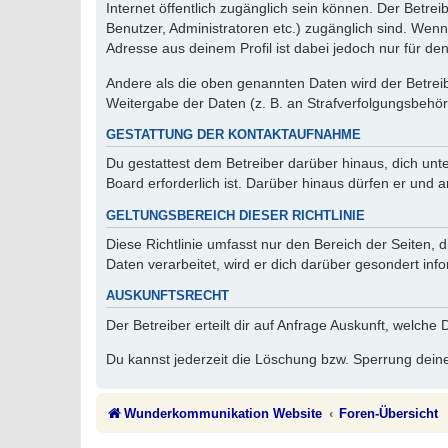
Internet öffentlich zugänglich sein können. Der Betrei
Benutzer, Administratoren etc.) zugänglich sind. Wen
Adresse aus deinem Profil ist dabei jedoch nur für de
Andere als die oben genannten Daten wird der Betreibe
Weitergabe der Daten (z. B. an Strafverfolgungsbehörde
GESTATTUNG DER KONTAKTAUFNAHME
Du gestattest dem Betreiber darüber hinaus, dich unt
Board erforderlich ist. Darüber hinaus dürfen er und 
GELTUNGSBEREICH DIESER RICHTLINIE
Diese Richtlinie umfasst nur den Bereich der Seiten
Daten verarbeitet, wird er dich darüber gesondert inf
AUSKUNFTSRECHT
Der Betreiber erteilt dir auf Anfrage Auskunft, welche
Du kannst jederzeit die Löschung bzw. Sperrung deiner
Wunderkommunikation Website
Foren-Übersicht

### [Directions for this task]
Transcribe the records in full and exactly. Pictures stay out.

### [Response area]
Internet öffentlich zugänglich sein können. Der Betrei
Benutzer, Administratoren etc.) zugänglich sind. Wen
Adresse aus deinem Profil ist dabei jedoch nur für de
Andere als die oben genannten Daten wird der Betreibe
Weitergabe der Daten (z. B. an Strafverfolgungsbehörde
GESTATTUNG DER KONTAKTAUFNAHME
Du gestattest dem Betreiber darüber hinaus, dich unt
Board erforderlich ist. Darüber hinaus dürfen er und 
GELTUNGSBEREICH DIESER RICHTLINIE
Diese Richtlinie umfasst nur den Bereich der Seiten
Daten verarbeitet, wird er dich darüber gesondert inf
AUSKUNFTSRECHT
Der Betreiber erteilt dir auf Anfrage Auskunft, welche
Du kannst jederzeit die Löschung bzw. Sperrung deiner
Wunderkommunikation Website
Foren-Übersicht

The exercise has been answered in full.